Of course, neither is Ganz a German. He lived in Berlin for 20 years, becoming a leading actor at Peter Stein’s Schaubühne theatre, but he is actually Swiss. He was born in 1941, three months before the German invasion of the Soviet Union. His birthright has consigned him to a lifetime of peace. Apart from a fragment of an American bomber landing in the garden in Zurich, his main memory of the war is his mother complaining about an absence of oranges and bananas. “Just ridiculous things. I don’t know what war is, not really.”
An important aspect of Ganz’s preparation was to learn to keep his distance from the character. Being Swiss helped, as did his not being a method actor. “You have to construct a wall or an iron curtain, so when it’s a wrap, it’s gone. I didn’t want to spend my evenings at the hotel with Mr Hitler at my side. I do not have the kind of problems that a lot of my German friends have, questioning their parents or grandparents about what they did in that time. I could put my passport between Hitler and me.”
The site of the original bunker is a short walk north from Potsdamer Platz, as is the new Holocaust memorial. Ganz spent two months in the film-set bunker in Munich. What, finally, did he learn as he gave the definitive account of the political leader who has caused more blood and ink to be expended than anyone in history? “I thought I might discover that Hitler was not really a big man. Sometimes, I thought, ‘You are such a stupid guy. You should now realise that you did the wrong thing. You wanted to rule the world with your race and you destroyed your own people. And you did one crime that Germany will never, never, never, never get rid of.’

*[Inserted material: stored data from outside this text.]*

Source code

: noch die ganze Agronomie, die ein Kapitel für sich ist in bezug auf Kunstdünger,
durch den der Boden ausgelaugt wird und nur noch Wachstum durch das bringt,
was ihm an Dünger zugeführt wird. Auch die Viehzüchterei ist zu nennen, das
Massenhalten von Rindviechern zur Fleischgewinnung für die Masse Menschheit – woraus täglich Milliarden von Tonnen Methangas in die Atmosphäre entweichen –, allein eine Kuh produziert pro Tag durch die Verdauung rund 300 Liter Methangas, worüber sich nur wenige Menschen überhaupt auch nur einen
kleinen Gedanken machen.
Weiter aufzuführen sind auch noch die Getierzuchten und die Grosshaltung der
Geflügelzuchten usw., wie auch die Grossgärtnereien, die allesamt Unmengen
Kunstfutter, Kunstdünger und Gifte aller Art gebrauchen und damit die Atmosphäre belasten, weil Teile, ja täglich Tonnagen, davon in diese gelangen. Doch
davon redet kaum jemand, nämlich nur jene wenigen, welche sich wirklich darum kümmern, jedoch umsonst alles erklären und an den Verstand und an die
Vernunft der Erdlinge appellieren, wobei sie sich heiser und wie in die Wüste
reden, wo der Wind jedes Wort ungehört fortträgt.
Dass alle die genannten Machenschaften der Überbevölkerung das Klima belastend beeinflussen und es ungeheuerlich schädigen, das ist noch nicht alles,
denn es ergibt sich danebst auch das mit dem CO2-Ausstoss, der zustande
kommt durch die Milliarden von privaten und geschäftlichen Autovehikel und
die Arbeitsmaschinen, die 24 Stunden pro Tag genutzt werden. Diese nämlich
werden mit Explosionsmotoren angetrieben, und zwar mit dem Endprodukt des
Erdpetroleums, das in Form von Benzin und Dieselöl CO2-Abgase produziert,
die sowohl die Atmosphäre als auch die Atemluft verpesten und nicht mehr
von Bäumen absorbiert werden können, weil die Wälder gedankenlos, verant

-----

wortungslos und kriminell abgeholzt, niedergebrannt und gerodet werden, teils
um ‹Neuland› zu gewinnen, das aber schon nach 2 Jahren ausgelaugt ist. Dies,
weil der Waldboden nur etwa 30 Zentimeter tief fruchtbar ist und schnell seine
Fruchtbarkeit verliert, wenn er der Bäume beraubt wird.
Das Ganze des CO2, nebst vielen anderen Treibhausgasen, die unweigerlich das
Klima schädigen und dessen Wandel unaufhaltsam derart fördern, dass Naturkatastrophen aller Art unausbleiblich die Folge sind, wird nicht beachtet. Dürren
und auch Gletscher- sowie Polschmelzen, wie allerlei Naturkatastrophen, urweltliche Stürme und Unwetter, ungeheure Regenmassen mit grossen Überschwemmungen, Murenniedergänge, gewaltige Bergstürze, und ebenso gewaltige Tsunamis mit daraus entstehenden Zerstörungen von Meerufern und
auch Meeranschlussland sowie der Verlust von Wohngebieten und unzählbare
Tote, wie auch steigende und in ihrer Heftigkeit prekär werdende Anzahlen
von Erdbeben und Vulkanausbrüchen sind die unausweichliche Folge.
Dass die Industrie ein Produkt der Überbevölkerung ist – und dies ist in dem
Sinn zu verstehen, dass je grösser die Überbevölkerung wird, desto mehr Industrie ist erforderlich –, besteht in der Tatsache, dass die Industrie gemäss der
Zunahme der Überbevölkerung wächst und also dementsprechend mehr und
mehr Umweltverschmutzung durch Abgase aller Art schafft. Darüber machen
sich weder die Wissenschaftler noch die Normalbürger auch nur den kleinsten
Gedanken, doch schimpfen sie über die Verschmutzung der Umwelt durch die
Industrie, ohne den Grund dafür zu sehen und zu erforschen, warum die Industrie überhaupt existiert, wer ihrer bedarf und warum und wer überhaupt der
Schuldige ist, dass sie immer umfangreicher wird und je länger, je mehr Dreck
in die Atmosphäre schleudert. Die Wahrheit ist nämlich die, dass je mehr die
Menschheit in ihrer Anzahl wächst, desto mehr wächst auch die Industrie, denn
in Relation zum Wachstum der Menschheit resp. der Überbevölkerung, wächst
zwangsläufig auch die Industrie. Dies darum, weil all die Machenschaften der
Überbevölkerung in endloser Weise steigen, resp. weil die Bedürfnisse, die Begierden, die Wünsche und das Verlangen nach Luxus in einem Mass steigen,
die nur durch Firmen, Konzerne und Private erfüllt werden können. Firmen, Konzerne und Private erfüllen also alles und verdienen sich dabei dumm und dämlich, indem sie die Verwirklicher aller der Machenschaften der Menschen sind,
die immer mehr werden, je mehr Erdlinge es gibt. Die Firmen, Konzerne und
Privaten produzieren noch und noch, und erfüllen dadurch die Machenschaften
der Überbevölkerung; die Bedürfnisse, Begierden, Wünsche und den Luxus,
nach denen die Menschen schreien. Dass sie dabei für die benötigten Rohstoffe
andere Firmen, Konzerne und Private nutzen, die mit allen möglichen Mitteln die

“I never found out what was really the point of departure for his hatred of the Jews. Sometimes I felt he would have been the founder of a new religion. His power came from ... today, we would use a term like spiritual sources. You have to be careful with that, but somehow it got close. I think he could imagine being something to the extent of becoming it. As we would say, autosuggestion. His imagination was very strong. He could move himself to be something. And this is close to being an actor, yes.”